Your objective →
When a line in the entries contains the word "labels", copy that line in full.

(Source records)
▬▬▬

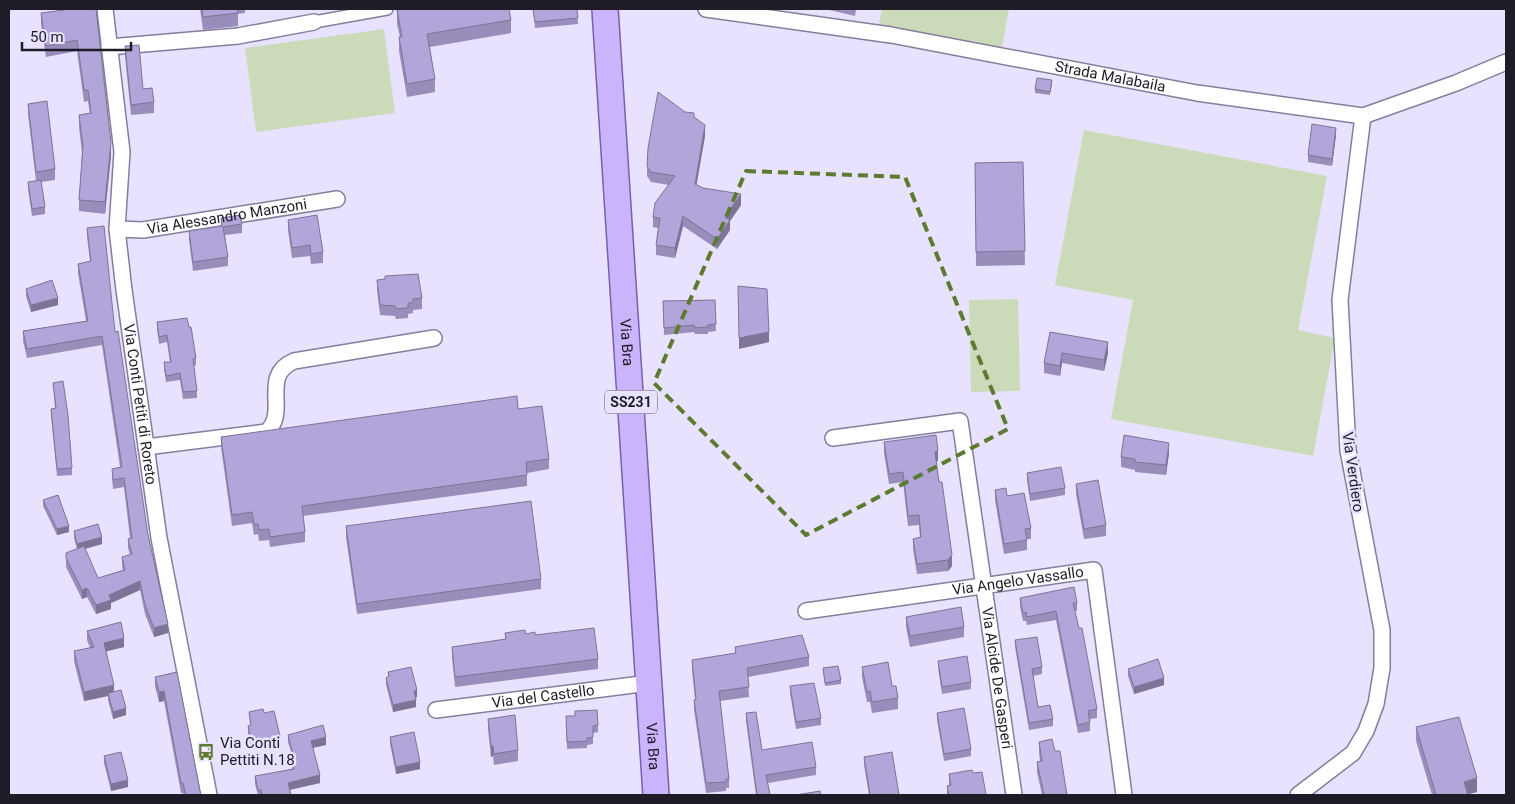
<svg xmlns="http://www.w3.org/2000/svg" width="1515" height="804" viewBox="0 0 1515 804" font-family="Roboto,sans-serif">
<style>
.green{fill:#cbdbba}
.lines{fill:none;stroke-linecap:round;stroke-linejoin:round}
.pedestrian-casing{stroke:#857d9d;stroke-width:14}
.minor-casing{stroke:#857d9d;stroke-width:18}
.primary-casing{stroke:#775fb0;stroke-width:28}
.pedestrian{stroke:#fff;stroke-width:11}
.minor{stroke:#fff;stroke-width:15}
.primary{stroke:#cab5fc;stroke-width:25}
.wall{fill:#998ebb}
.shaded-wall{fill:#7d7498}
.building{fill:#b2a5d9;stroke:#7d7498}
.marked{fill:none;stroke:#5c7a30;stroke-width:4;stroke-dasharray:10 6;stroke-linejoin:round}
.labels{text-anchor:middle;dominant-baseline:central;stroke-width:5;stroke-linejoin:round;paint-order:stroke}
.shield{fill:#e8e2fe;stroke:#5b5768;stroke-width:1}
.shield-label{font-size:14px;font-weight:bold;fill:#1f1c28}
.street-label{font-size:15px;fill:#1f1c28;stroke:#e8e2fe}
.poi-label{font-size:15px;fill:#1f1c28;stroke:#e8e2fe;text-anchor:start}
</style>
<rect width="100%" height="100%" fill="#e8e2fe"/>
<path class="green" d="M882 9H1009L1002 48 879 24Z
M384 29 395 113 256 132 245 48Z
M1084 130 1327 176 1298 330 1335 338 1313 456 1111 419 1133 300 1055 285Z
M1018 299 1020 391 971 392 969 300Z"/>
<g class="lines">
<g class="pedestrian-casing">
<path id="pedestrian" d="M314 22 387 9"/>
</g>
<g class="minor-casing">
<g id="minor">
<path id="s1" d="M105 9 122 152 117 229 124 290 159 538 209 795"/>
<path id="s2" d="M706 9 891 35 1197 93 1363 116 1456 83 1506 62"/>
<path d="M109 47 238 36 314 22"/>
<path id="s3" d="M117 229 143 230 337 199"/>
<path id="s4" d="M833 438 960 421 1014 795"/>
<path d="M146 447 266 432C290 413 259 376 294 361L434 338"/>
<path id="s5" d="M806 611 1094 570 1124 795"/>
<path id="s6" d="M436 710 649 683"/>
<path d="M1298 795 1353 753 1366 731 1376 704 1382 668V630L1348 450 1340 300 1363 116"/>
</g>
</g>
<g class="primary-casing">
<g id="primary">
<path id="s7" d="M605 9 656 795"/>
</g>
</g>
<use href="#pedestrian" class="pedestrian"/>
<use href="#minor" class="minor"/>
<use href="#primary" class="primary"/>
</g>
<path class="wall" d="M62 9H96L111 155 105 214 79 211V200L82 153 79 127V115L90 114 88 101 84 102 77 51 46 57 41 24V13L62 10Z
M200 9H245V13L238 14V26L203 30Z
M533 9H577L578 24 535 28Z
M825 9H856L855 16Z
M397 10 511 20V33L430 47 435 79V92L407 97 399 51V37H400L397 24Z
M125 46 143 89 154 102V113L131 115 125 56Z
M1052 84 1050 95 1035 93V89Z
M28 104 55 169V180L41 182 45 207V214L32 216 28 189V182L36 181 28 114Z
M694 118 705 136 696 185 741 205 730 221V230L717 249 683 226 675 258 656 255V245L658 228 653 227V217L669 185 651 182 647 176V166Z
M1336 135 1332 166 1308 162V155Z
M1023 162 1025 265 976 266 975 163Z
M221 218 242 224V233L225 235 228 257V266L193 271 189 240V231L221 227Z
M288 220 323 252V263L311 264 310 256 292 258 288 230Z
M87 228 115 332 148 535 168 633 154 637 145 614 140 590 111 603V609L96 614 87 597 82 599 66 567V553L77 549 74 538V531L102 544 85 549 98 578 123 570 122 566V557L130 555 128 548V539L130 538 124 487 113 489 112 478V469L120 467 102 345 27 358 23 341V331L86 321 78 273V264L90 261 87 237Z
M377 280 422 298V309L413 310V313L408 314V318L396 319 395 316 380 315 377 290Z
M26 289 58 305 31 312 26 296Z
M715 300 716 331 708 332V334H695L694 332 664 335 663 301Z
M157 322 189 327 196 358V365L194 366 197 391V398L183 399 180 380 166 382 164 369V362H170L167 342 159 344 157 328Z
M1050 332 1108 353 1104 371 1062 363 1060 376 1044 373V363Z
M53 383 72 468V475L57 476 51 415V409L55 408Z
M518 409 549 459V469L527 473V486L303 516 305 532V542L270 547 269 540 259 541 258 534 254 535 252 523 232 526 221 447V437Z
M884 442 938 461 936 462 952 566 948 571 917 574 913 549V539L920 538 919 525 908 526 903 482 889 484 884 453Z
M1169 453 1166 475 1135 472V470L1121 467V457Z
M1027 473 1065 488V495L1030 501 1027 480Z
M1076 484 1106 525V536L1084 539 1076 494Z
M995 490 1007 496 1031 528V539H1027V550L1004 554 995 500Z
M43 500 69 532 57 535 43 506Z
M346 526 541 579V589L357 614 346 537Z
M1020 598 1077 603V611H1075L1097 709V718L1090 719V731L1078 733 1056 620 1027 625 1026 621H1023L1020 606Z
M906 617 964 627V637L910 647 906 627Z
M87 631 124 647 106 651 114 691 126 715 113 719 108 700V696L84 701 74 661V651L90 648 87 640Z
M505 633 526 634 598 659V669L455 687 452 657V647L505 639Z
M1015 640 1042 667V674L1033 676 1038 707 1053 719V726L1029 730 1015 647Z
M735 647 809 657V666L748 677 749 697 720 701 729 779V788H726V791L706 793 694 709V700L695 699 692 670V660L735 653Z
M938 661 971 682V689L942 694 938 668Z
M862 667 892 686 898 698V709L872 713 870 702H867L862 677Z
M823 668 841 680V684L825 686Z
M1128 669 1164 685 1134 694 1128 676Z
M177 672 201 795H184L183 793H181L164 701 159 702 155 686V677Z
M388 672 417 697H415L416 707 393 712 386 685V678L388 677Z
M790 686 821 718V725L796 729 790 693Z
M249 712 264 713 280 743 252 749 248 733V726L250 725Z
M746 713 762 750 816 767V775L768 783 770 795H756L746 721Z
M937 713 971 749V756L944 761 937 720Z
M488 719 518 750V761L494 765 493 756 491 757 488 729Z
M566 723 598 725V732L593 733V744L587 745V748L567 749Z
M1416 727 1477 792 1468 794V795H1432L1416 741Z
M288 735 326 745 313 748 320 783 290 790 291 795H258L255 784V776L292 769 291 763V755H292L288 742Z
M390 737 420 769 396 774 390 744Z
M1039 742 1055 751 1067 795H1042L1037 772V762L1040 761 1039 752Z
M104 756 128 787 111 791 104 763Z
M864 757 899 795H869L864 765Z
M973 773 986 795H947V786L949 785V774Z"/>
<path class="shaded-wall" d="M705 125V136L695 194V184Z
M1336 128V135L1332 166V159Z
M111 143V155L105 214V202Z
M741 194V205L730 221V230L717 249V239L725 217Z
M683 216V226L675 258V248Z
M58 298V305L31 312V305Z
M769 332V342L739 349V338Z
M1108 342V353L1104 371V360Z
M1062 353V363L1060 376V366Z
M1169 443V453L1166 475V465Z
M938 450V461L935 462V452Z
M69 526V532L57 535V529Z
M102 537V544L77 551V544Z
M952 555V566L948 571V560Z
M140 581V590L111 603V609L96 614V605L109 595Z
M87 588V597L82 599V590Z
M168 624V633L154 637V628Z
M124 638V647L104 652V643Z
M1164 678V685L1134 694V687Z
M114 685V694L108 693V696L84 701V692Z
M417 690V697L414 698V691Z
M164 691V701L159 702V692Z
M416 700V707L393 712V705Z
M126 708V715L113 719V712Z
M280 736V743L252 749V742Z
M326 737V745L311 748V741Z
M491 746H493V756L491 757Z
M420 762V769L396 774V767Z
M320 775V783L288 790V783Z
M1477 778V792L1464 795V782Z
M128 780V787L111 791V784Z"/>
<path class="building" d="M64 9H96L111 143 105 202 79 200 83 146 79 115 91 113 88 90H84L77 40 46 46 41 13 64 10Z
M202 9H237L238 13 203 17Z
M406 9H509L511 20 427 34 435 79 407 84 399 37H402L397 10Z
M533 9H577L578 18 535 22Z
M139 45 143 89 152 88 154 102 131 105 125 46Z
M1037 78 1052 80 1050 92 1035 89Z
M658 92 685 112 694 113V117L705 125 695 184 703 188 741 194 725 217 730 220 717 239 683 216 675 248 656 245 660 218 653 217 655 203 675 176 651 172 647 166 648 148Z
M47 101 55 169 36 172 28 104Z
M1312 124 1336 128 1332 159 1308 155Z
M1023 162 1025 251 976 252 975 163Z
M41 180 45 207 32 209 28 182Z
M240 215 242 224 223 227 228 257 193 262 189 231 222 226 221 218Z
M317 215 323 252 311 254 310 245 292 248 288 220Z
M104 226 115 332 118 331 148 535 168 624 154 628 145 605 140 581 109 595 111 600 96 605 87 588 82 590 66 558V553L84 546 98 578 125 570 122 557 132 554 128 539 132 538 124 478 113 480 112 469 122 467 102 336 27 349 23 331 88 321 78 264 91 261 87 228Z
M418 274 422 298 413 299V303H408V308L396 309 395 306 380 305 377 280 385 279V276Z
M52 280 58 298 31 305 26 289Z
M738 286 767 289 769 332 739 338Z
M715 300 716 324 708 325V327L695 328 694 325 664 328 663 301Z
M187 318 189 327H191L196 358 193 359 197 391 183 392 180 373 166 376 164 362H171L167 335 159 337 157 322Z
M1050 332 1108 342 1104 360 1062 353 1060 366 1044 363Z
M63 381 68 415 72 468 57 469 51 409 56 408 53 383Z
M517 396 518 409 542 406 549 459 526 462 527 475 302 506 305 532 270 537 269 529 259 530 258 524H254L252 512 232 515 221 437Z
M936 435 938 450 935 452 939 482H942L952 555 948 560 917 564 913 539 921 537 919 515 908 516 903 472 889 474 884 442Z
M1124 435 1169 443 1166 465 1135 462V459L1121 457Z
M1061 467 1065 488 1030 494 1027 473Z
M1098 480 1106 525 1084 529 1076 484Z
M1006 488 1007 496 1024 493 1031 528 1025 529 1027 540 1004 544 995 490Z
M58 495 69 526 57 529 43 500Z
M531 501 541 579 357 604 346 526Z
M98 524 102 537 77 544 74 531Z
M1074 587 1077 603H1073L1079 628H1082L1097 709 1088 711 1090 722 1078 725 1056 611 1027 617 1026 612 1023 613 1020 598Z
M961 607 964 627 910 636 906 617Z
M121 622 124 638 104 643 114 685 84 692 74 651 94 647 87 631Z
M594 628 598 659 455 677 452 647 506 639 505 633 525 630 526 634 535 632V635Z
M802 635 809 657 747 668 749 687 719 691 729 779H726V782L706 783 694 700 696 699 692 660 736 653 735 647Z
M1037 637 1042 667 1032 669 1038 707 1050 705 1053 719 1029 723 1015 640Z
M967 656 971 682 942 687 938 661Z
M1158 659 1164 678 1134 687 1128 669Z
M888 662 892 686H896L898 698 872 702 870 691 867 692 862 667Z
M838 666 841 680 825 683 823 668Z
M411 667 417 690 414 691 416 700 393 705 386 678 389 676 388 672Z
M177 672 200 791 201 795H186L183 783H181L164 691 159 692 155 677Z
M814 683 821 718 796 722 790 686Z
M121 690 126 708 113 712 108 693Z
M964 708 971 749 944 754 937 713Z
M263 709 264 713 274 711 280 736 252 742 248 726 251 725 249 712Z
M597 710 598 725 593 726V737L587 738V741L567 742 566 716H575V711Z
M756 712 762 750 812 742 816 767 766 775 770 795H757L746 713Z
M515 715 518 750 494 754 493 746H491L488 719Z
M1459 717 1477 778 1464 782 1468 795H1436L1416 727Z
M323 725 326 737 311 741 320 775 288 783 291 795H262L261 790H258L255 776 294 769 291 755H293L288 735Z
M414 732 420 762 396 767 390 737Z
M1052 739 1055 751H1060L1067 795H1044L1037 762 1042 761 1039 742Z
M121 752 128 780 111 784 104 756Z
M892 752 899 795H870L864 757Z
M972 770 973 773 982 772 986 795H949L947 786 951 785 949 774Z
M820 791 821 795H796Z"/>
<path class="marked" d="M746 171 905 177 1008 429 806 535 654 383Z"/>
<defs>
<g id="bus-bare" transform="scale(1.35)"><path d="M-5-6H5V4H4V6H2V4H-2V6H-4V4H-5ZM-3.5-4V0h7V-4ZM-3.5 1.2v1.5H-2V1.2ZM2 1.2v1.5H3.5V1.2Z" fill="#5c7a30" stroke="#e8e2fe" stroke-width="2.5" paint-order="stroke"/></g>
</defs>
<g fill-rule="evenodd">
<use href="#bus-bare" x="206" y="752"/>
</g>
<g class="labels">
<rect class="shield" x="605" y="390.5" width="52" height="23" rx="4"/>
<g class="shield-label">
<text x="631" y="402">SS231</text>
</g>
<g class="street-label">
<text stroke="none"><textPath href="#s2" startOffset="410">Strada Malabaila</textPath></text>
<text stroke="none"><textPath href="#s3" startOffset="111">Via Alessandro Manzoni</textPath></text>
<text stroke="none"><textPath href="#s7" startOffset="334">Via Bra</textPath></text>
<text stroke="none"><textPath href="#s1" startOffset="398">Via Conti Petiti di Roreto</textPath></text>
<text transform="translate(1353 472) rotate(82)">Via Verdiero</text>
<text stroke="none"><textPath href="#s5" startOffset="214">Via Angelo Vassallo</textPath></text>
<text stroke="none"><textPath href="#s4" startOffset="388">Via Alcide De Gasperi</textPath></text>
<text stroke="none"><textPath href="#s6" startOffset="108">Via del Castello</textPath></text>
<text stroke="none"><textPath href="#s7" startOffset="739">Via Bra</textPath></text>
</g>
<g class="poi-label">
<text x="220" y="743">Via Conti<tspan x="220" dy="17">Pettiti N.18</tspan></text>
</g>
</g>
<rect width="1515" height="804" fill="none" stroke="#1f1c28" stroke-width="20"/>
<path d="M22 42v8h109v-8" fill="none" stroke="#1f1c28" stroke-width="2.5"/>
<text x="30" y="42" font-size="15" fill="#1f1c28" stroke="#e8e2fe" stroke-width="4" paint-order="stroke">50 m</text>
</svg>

▬▬▬

Reply to the exercise →
.labels{text-anchor:middle;dominant-baseline:central;stroke-width:5;stroke-linejoin:round;paint-order:stroke}
<g class="labels">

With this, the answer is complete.